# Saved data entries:
■ ■ ■ ■ ■
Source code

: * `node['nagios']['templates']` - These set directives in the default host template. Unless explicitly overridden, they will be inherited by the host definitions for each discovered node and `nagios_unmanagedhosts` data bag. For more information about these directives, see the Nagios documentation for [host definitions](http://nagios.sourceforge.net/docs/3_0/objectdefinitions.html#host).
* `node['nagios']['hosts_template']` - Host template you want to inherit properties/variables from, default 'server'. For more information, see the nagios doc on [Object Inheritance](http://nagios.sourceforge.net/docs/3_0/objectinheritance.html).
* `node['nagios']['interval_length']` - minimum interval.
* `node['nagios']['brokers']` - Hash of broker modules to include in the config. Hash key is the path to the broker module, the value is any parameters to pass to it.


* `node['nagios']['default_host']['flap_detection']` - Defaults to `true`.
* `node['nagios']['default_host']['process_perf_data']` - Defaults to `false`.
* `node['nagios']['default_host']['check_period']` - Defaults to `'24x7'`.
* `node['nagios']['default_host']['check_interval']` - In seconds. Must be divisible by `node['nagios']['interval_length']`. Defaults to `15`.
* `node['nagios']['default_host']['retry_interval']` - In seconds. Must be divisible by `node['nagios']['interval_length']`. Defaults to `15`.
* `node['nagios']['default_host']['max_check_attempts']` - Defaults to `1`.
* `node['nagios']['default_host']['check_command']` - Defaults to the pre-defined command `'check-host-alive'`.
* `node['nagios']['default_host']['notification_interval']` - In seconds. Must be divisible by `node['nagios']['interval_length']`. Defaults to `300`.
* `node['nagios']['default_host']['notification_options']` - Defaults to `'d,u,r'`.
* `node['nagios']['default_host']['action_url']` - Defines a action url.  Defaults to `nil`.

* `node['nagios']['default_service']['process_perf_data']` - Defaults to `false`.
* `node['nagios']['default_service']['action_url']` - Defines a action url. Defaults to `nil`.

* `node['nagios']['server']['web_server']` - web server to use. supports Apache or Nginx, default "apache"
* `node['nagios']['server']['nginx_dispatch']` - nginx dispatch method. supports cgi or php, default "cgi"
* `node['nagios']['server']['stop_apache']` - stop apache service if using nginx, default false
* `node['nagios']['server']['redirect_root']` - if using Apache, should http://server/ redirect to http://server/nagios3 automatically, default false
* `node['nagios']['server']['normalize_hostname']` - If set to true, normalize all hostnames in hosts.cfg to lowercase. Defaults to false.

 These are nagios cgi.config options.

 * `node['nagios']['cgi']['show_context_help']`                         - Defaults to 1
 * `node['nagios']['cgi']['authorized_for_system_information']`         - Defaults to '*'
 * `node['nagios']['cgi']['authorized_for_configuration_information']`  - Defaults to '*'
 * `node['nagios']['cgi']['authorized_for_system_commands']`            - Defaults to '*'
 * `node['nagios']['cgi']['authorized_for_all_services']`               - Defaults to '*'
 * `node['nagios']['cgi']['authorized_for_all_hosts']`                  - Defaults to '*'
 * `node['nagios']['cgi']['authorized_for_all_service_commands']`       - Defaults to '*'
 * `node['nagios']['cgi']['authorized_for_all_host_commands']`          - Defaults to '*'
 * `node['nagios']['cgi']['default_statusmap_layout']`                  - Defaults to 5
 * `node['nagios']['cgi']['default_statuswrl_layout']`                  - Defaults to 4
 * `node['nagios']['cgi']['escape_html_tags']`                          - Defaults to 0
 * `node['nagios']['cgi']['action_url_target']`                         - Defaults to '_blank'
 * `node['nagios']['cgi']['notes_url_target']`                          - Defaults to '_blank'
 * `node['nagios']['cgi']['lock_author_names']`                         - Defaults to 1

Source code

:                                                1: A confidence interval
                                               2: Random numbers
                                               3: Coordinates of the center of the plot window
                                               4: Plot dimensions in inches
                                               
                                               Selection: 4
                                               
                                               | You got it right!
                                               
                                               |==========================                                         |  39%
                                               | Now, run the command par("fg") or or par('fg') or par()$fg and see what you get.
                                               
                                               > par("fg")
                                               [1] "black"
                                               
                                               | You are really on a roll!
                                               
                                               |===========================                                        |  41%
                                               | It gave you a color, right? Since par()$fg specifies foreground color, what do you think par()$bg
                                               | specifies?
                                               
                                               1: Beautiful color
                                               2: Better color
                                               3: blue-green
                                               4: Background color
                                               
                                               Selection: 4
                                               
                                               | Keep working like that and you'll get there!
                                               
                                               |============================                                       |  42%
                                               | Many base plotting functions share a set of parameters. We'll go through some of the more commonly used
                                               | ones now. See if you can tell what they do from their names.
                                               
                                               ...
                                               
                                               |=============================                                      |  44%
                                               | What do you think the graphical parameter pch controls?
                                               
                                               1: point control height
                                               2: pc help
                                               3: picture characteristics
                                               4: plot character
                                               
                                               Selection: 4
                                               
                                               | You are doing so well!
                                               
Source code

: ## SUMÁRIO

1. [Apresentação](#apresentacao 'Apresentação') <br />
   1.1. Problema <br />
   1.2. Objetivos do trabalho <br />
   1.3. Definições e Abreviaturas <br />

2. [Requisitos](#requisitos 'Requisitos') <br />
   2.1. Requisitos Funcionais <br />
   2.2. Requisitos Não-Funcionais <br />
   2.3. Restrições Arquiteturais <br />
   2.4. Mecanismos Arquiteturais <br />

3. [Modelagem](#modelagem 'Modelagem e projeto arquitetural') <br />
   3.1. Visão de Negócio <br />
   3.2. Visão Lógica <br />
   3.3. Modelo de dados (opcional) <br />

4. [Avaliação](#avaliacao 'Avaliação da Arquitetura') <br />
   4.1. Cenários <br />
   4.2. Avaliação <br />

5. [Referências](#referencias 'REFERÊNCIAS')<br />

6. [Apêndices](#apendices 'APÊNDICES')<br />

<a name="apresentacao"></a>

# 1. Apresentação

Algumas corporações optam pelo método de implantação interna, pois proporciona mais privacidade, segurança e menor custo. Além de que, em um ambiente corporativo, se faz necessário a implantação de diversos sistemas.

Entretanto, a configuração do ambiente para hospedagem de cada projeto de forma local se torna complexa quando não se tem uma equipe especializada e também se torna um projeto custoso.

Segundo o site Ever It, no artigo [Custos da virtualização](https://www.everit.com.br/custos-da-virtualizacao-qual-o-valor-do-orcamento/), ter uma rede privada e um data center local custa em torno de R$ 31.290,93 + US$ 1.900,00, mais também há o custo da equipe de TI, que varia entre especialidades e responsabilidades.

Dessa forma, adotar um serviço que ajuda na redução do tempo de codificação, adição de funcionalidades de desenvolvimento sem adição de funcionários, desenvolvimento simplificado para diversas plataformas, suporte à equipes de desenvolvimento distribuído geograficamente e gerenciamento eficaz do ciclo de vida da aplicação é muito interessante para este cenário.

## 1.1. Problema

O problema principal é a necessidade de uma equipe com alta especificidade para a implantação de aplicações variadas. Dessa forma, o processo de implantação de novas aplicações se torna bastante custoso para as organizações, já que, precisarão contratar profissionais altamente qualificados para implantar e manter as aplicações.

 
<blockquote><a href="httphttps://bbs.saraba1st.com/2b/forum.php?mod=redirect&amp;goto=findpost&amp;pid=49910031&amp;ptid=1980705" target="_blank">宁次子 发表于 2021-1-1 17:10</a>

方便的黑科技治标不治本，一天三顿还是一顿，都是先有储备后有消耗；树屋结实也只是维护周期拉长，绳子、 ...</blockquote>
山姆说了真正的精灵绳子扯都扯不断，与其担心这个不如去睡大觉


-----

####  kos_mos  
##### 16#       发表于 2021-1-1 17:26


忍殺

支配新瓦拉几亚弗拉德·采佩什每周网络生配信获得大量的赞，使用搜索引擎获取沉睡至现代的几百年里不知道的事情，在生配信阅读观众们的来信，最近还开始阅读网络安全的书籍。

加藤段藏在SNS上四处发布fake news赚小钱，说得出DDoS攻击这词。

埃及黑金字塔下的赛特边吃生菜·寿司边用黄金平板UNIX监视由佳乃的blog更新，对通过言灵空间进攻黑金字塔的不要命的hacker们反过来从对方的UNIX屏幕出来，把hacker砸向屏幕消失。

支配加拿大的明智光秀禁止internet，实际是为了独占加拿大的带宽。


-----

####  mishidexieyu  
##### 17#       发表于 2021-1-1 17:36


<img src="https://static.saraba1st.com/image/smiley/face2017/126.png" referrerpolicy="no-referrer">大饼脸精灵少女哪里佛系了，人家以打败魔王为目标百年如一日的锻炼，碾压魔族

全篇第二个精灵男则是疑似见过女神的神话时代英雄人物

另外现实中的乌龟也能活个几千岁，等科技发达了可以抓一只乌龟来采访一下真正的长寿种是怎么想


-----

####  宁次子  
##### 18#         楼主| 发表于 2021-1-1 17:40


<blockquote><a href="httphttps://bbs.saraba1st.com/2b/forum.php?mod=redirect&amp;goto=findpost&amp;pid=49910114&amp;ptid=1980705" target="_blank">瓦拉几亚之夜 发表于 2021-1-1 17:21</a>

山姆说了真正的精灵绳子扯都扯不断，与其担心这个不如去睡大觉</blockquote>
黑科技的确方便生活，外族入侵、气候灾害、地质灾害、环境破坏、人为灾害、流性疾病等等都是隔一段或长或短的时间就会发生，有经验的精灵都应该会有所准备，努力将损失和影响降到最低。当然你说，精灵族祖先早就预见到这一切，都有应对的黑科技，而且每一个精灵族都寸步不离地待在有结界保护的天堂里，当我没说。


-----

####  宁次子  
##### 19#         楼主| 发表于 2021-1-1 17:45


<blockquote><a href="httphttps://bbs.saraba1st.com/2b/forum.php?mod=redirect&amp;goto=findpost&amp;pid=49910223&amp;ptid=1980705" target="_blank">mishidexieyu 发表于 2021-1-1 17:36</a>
■ ■ ■ ■ ■
# Work task:
Please rewrite everything from the line containing "- These set" down to the line containing "- minimum interval.", swapping "directives" for "options" and changing nothing else. Return only those lines.

# Answer to this exercise:
: * `node['nagios']['templates']` - These set options in the default host template. Unless explicitly overridden, they will be inherited by the host definitions for each discovered node and `nagios_unmanagedhosts` data bag. For more information about these options, see the Nagios documentation for [host definitions](http://nagios.sourceforge.net/docs/3_0/objectdefinitions.html#host).
* `node['nagios']['hosts_template']` - Host template you want to inherit properties/variables from, default 'server'. For more information, see the nagios doc on [Object Inheritance](http://nagios.sourceforge.net/docs/3_0/objectinheritance.html).
* `node['nagios']['interval_length']` - minimum interval.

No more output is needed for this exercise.